With complaints of too little time to review the maps and not enough time for public input, the House Redistricting Committee approved the new House and Senate district boundaries that will be used for the first time in the 2012 elections and for the next 10 years.

“Our goal was a fair process that recognizes the population shifts,” said Committee Chairwoman Sarah Anderson (R-Plymouth).

It wasn’t long into the evening meeting, with more than 30 testifiers, when Anderson’s response to the Mankato City Administrator Pat Hentges’ characterization that the city’s proposed split among districts appears to be along gerrymandered lines, led to her to gavel him out of order.

Rep. Karen Clark (DFL-Mpls) asked for mutual respect “We have people who have come distance.
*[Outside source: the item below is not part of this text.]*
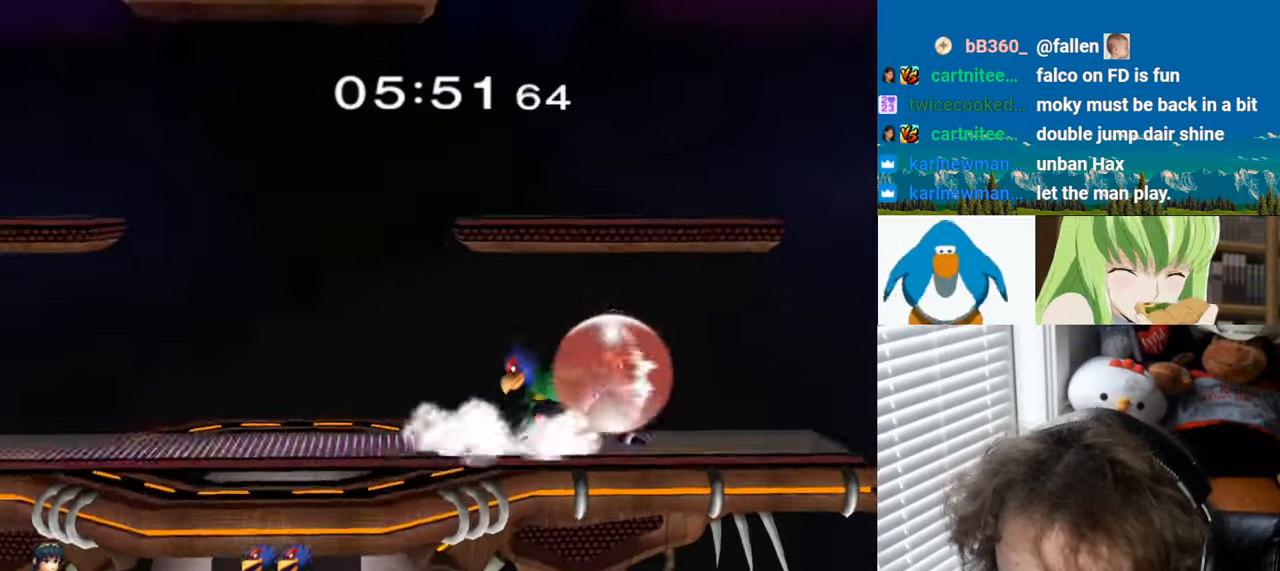
{"buttons": ["Y", "L1"], "left_stick": "down", "right_stick": "center", "events": [[34, "L1", "up"], [134, "B", "down"], [234, "B", "up"], [234, "Y", "down"], [333, "B", "down"], [333, "Y", "up"], [466, "B", "up"], [466, "L1", "down"], [466, "Y", "down"]]}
I suggest that we hear them out.”

The redistricting plan laid out in HF1425, sponsored by Anderson, keeps the number of House and Senate districts the same at 134 and 67 respectively. The ideal population in each House district would be 39,582 and 79,163 for the Senate. Current Senate districts call for a population of 73,425 and for the House, 36,713.

It appears the plan would pit 20 House incumbents against each other in the next election.
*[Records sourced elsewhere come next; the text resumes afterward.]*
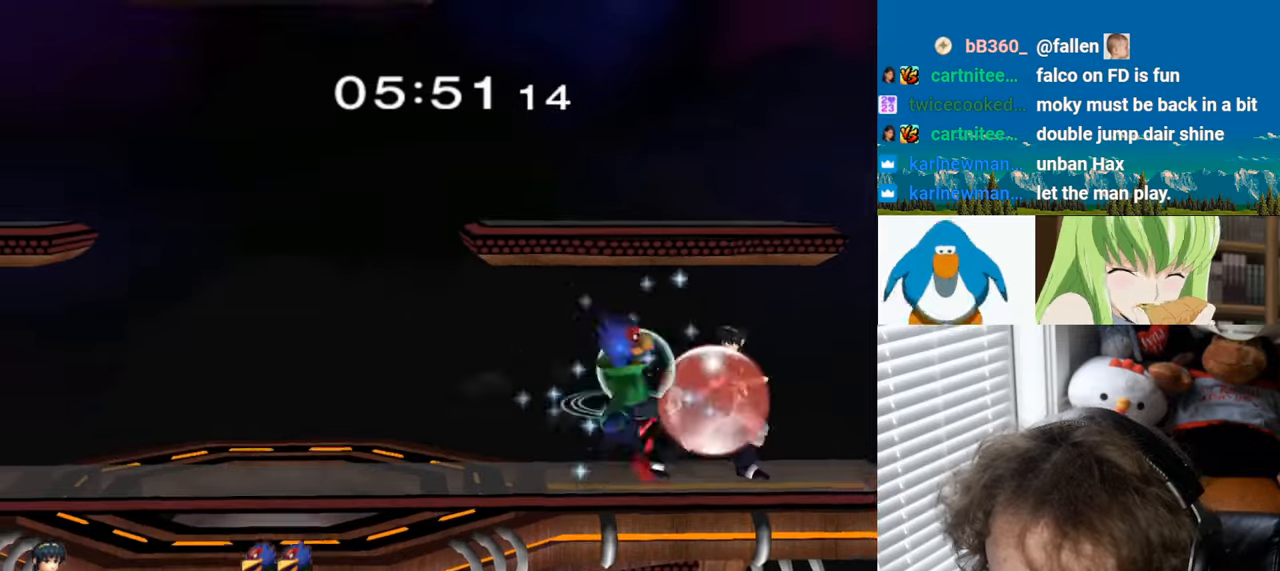
{"buttons": ["L1"], "left_stick": "left", "right_stick": "center", "events": [[33, "left_stick", "down-left"], [100, "Y", "up"], [133, "L1", "up"], [133, "left_stick", "down"], [233, "B", "down"], [333, "B", "up"], [333, "Y", "down"], [400, "Y", "up"], [433, "L1", "down"], [433, "left_stick", "left"]]}
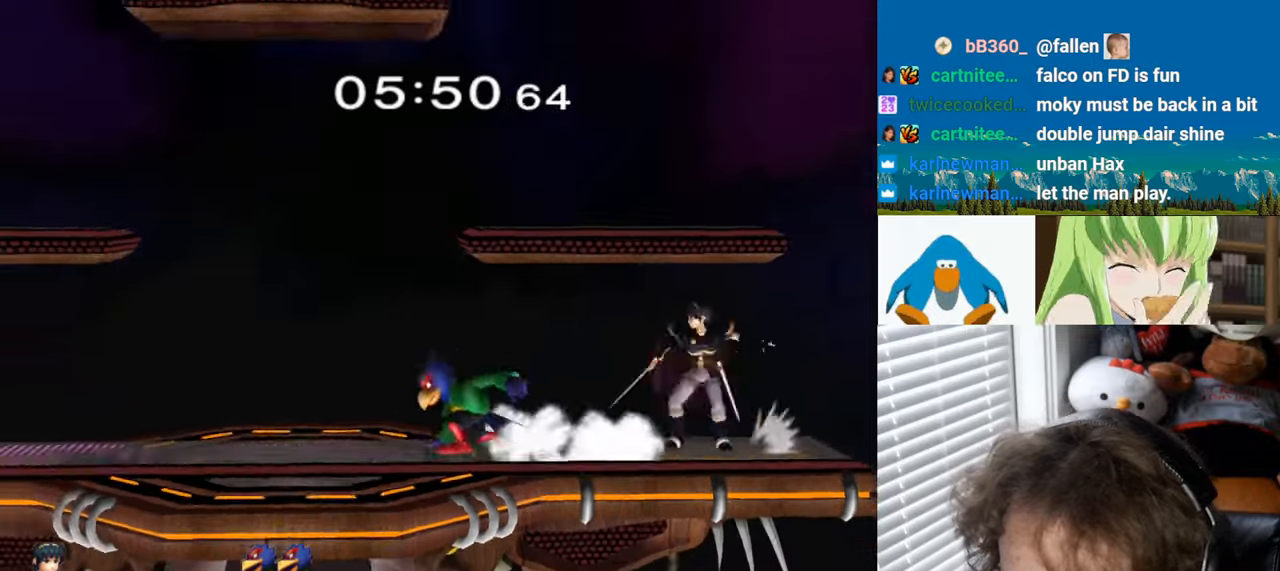
{"buttons": [], "left_stick": "right", "right_stick": "center", "events": [[66, "L1", "up"], [66, "left_stick", "center"], [366, "left_stick", "right"], [433, "Y", "down"], [500, "Y", "up"]]}
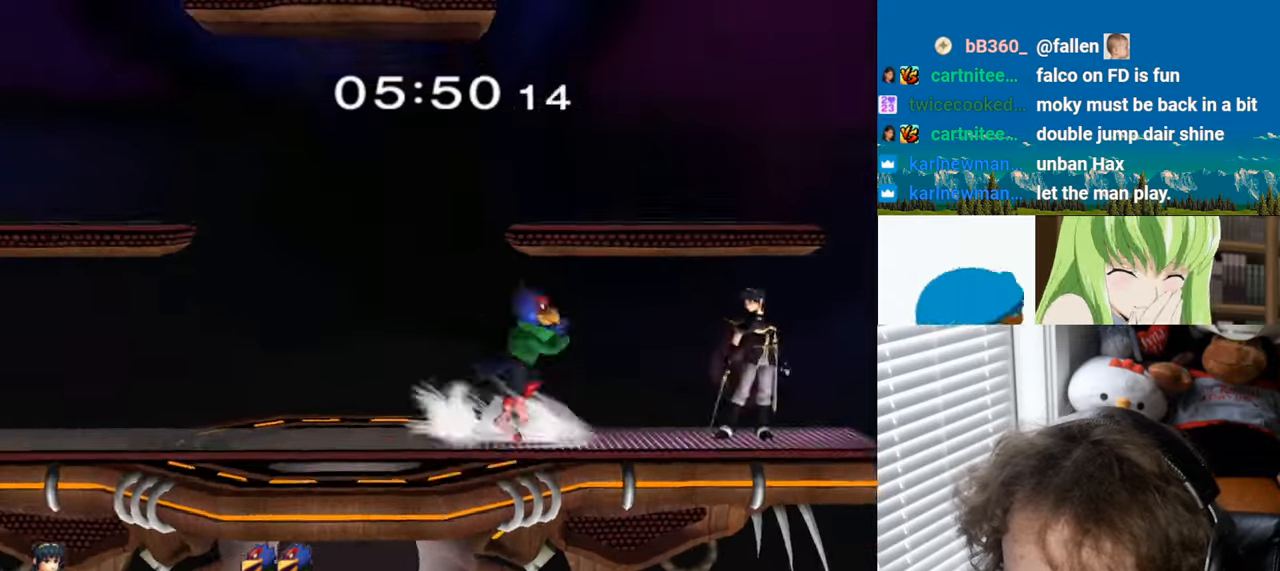
{"buttons": [], "left_stick": "down", "right_stick": "center", "events": [[33, "right_stick", "down-right"], [200, "left_stick", "up"], [200, "right_stick", "down"], [266, "right_stick", "center"], [300, "L1", "down"], [333, "left_stick", "down"], [466, "L1", "up"]]}
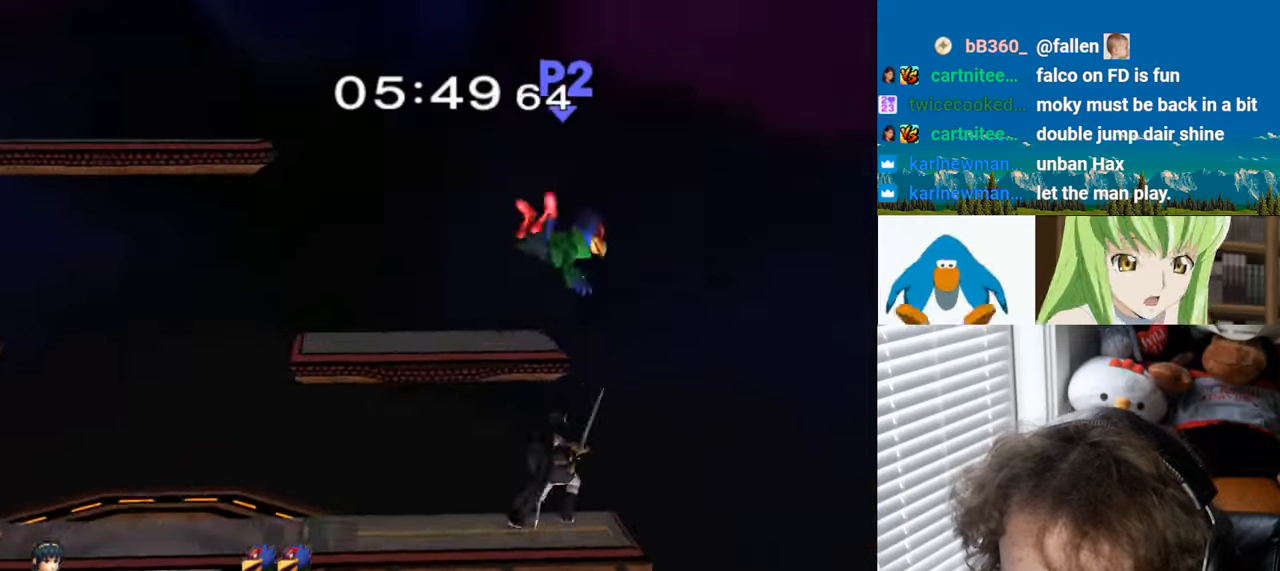
{"buttons": [], "left_stick": "left", "right_stick": "center", "events": [[400, "left_stick", "left"]]}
The bill was passed as amended and sent to the House Rules and Legislative Administration Committee. Its companion, SF1248, sponsored by Sen. Geoff Michel (R-Edina) has been referred to the Senate Rules and Administration Committee.

Testifiers raised concerns about consideration of cities that would be divided into two or more districts.

Anderson said the plan would split 42 cities versus the current 46.

Will Rossbach, Maplewood mayor, said his city is currently contained in two House districts, and would be divided into three, if the plan is approved. “You are taking us away from our partners, that we have joint powers agreements with. It is not a situation that will make it easier for us.”

Before voting on the bill, Rep. Kurt Daudt (R-Crown) called for members to use committee time to review data to make sure the map adheres to principles earlier adopted and not to political talking points.

“The process was very open,” he said. “I just want to say, as a new member, I’m very impressed with the process we have gone through.”

Rep. Paul Marquart (DFL-Dilworth) called for more review time. “For the first time in 100 years, we could send a message to the citizens and come up with a plan that is bipartisan and signed by the governor.”